DATA FOR ANALYSIS

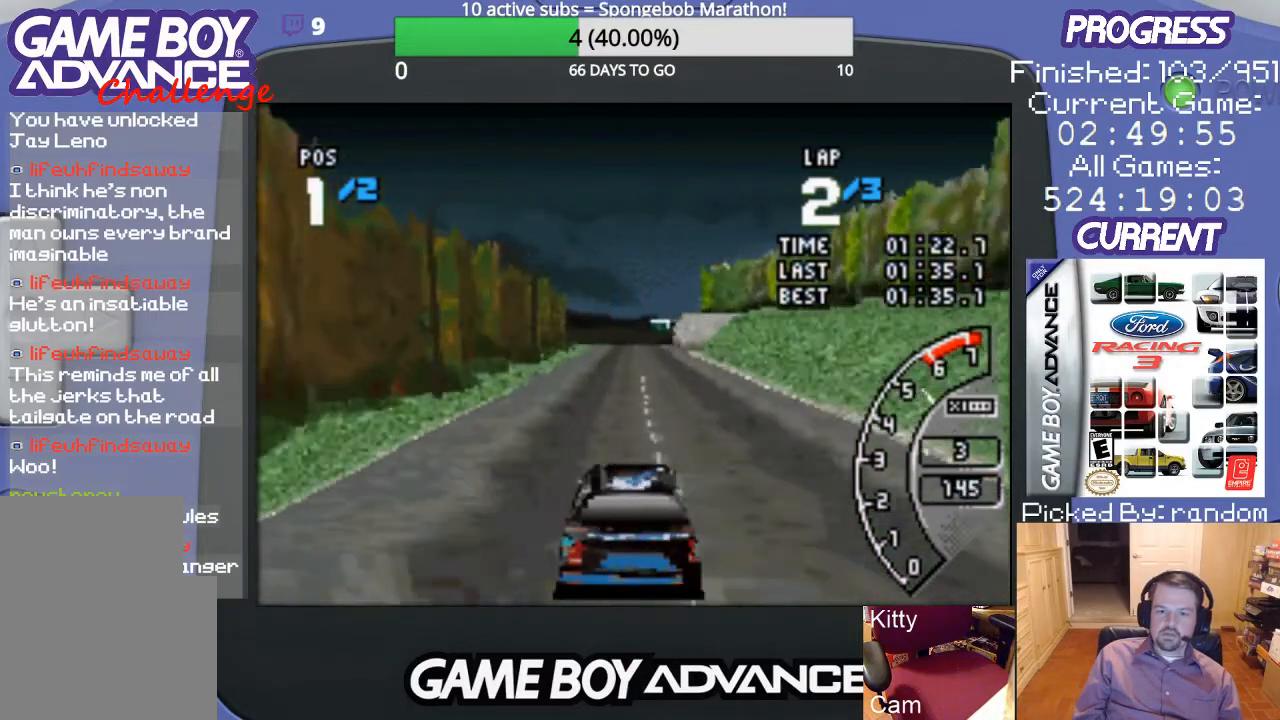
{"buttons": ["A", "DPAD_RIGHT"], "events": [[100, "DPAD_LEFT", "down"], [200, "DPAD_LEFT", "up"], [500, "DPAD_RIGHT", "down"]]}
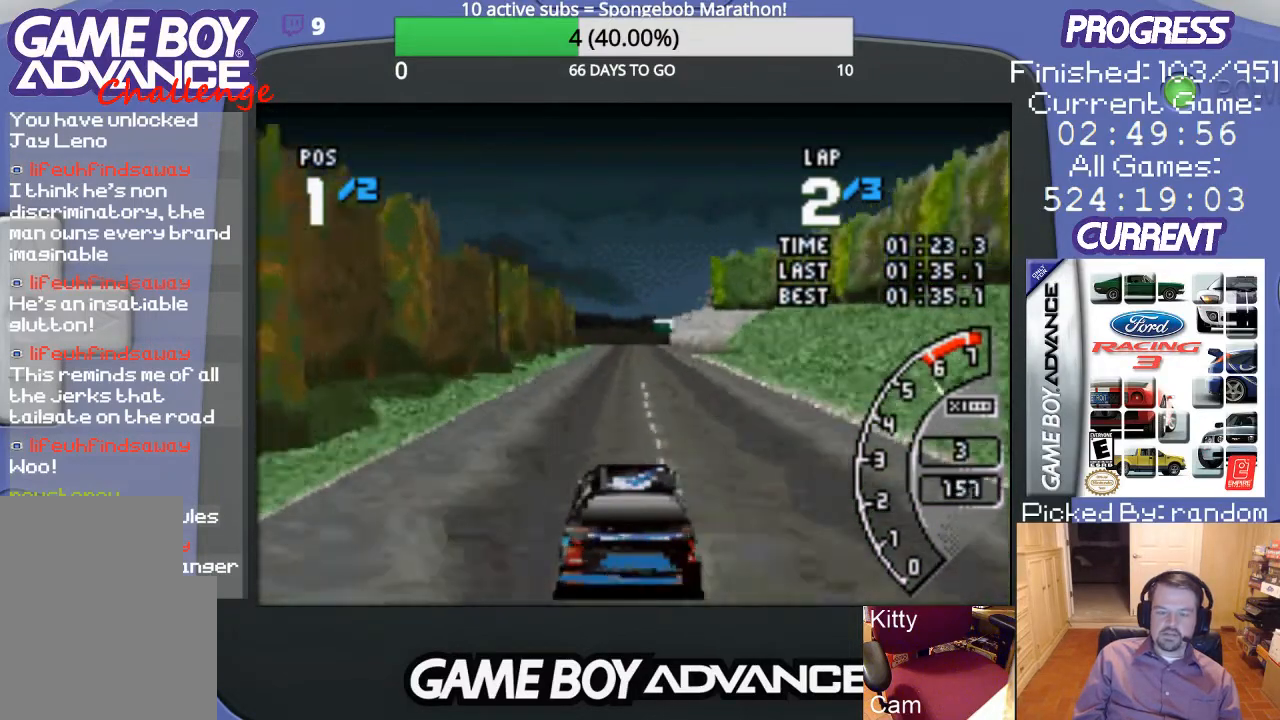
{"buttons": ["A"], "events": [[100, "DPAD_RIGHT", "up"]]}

...

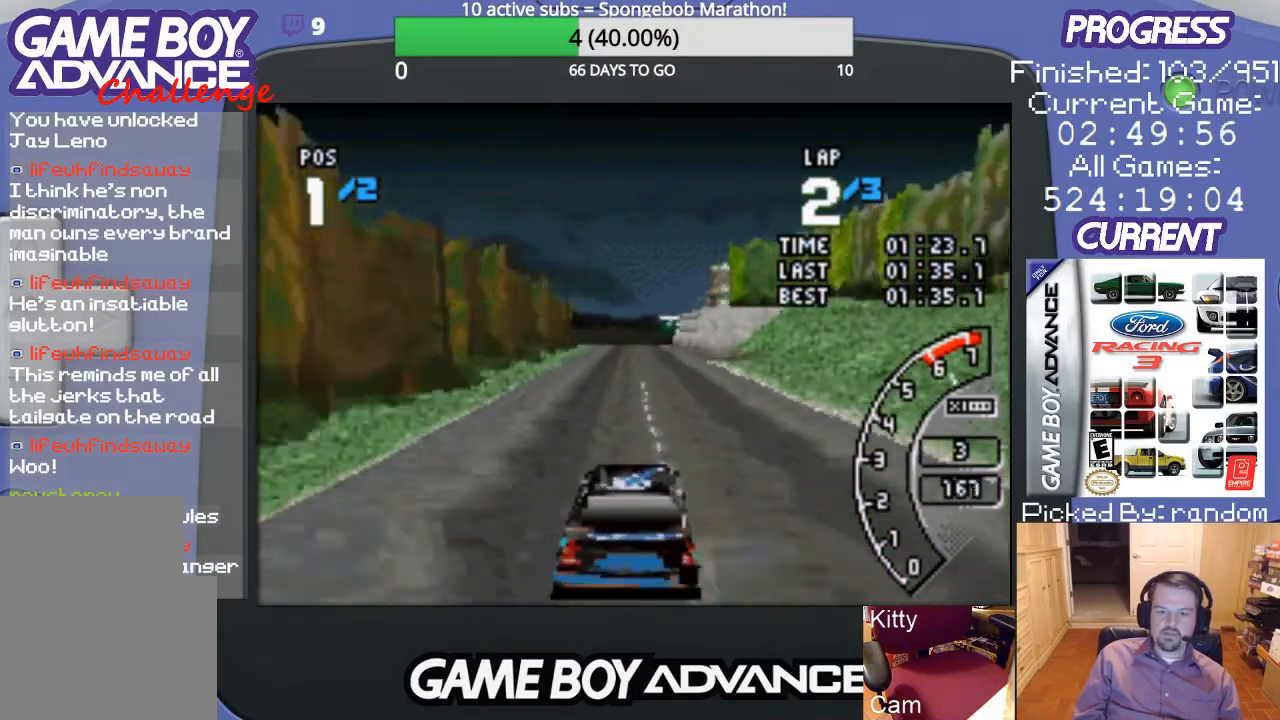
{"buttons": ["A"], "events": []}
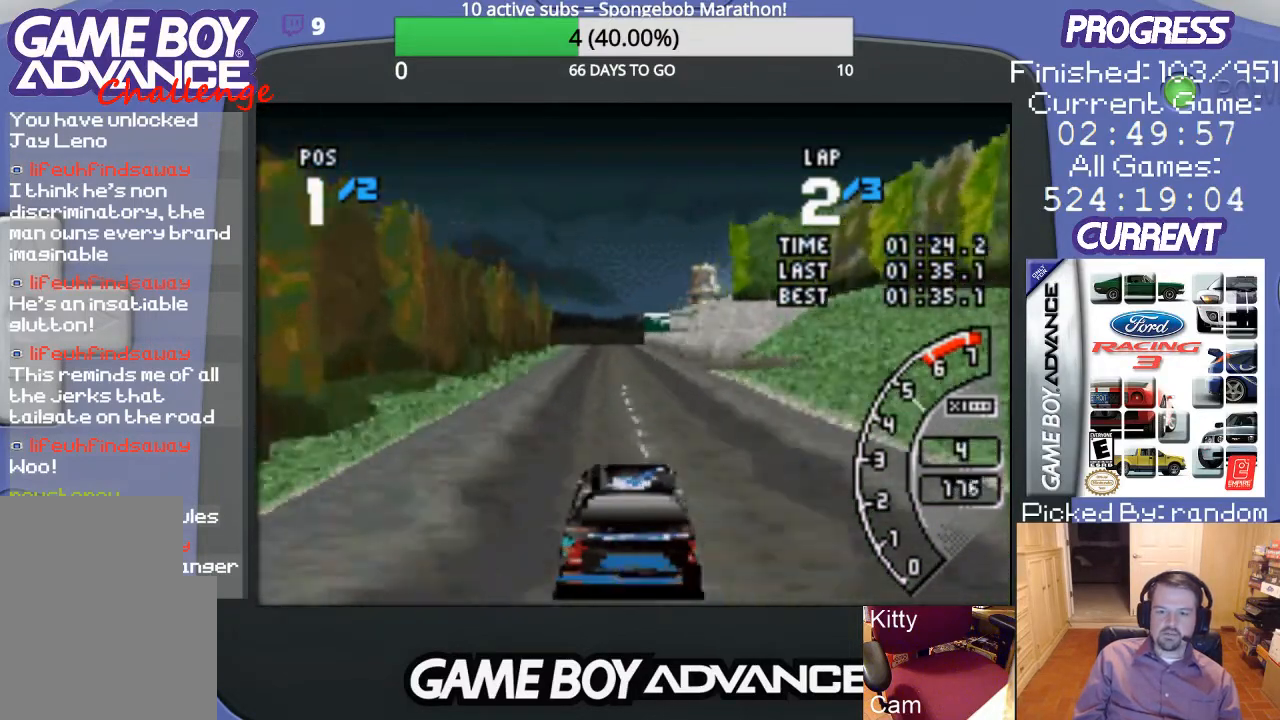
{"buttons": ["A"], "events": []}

---

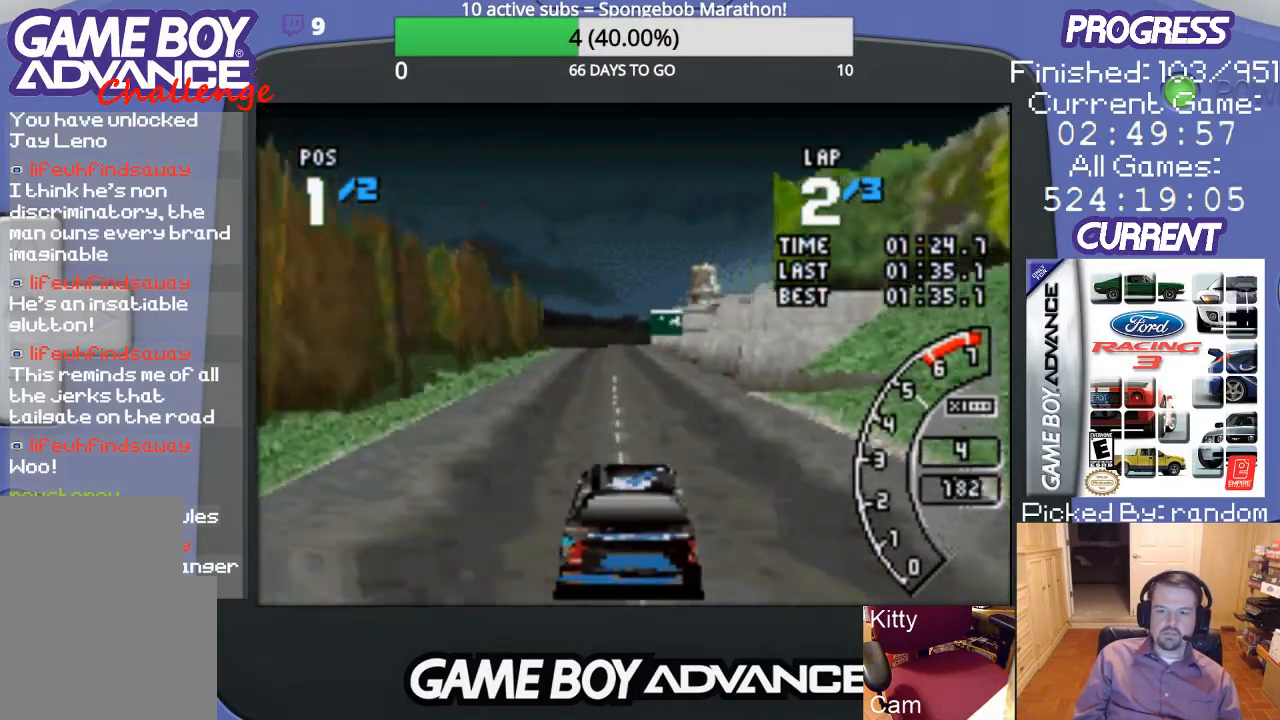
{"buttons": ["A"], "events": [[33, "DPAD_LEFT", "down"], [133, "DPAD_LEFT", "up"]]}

EXERCISE DETAILS
What are the lines above that hold the string "down"? Copy them.

OUTPUT OF THE TASK
{"buttons": ["A", "DPAD_RIGHT"], "events": [[100, "DPAD_LEFT", "down"], [200, "DPAD_LEFT", "up"], [500, "DPAD_RIGHT", "down"]]}
{"buttons": ["A"], "events": [[33, "DPAD_LEFT", "down"], [133, "DPAD_LEFT", "up"]]}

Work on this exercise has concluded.